La question de savoir si des entreprises abandonnent le mainframe n’est pas liée à une supériorité technique. Il s’agit plutôt de savoir si elles peuvent assumer le coût et le risque de cette migration. Constater que les transactions financières mondiales tournent sur un mainframe ne signifie pas qu’elles ne peuvent pas tourner sur autre chose. Cela veut simplement dire que la plateforme était reine au moment où ces institutions financières ont conçu leurs systèmes. Ce n’était alors pas un mauvais choix, mais il n’existe pas deux banques ou compagnies d’assurance fondées ces 20 dernières années qui aient construit leurs systèmes centraux bancaires ou d’assurance habitation ou civile sur cet environnement. La question à se poser est : « si c’était à refaire, aujourd’hui, ses utilisateurs actuels referaient-ils le choix du mainframe ? » Ou, autrement dit, « s’ils pouvaient changer d’environnement gratuitement et sans risque, le feraient-ils ? » Nous connaissons bien l’argument : « cela a un coût » et « cela comporte des risques ». Deux réponses à cela : tout d’abord, oui, il y a des risques, mais il existe aussi des moyens d’atténuer le risque au minimum, et, dans un second temps, pensez-vous que continuer de tourner sur un code vieux de 30 ou 40 ans, représentatif des modèles techniques et économiques du passé est sans risque ?

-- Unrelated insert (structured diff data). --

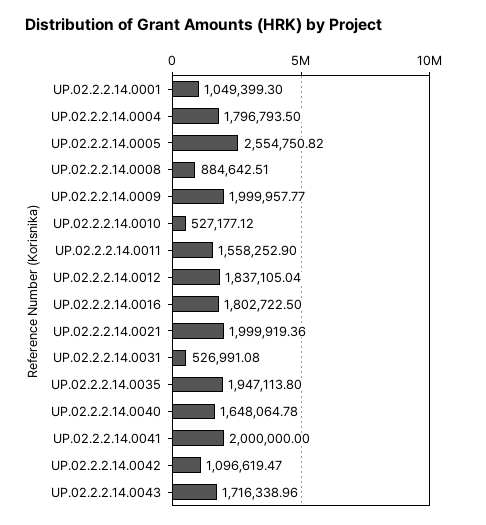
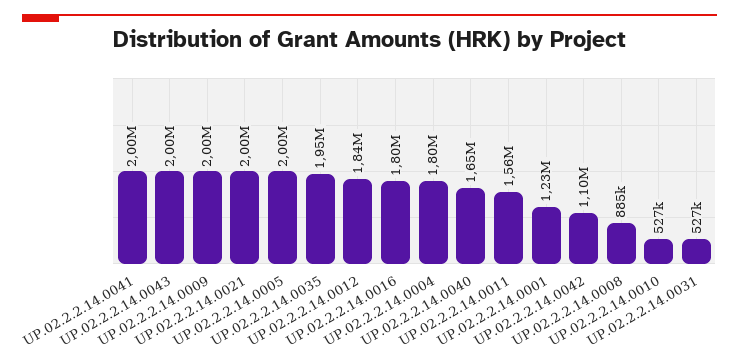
  {
-   "UP.02.2.2.14.0001": 1049399.3,
+   "UP.02.2.2.14.0001": 1230000,
    "UP.02.2.2.14.0004": 1796793.5,
-   "UP.02.2.2.14.0005": 2554750.82,
+   "UP.02.2.2.14.0005": 2000000,
    "UP.02.2.2.14.0008": 884642.51,
    "UP.02.2.2.14.0009": 1999957.77,
    "UP.02.2.2.14.0010": 527177.12,
    "UP.02.2.2.14.0011": 1558252.9,
    "UP.02.2.2.14.0012": 1837105.04,
    "UP.02.2.2.14.0016": 1802722.5,
    "UP.02.2.2.14.0021": 1999919.36,
    "UP.02.2.2.14.0031": 526991.08,
    "UP.02.2.2.14.0035": 1947113.8,
    "UP.02.2.2.14.0040": 1648064.78,
    "UP.02.2.2.14.0041": 2000000,
    "UP.02.2.2.14.0042": 1096619.47,
-   "UP.02.2.2.14.0043": 1716338.96
+   "UP.02.2.2.14.0043": 2000000
  }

Alors que doivent faire les entreprises ?

Faire leur choix entre l’investissement technique et financier que cela suppose d’expérimenter les différentes options de déploiement et l’effort de formation de toute une équipe à utiliser une technologie vieille de 50 ans ? Conserver une plateforme mainframe n’est pas sans risque ! C’est ce qui explique que de nombreux utilisateurs de systèmes mainframes s’inquiètent de savoir s’ils peuvent migrer « une part seulement » de leur charge de travail actuellement sur mainframe. Peut-être espèrent-ils ainsi valider le fonctionnement des alternatives ? Peut-être espèrent-ils faire des économies ? Peut-être veulent-ils libérer quelques MIPS pour des charges de travail plus critiques ? Quel que soit le motif, les entreprises vont continuer de migrer leurs applications. Nul ne saurait prédire quand la grande bascule aura lieu. Un grand nombre d’utilisateurs de mainframes continuent de fredonner le titre des Clash « Should I Stay or Should I Go? » ! A en croire M. Cringely, le cloud pourrait bien être la voie à suivre.

Toute entreprise qui rechigne à suivre la tendance actuelle de migration des mainframes a tout intérêt à se poser ces questions. Les attaques personnelles du messager sont vaines. Elles peuvent aider à se sentir mieux mais seront sans effet sur le cours des choses dans le futur.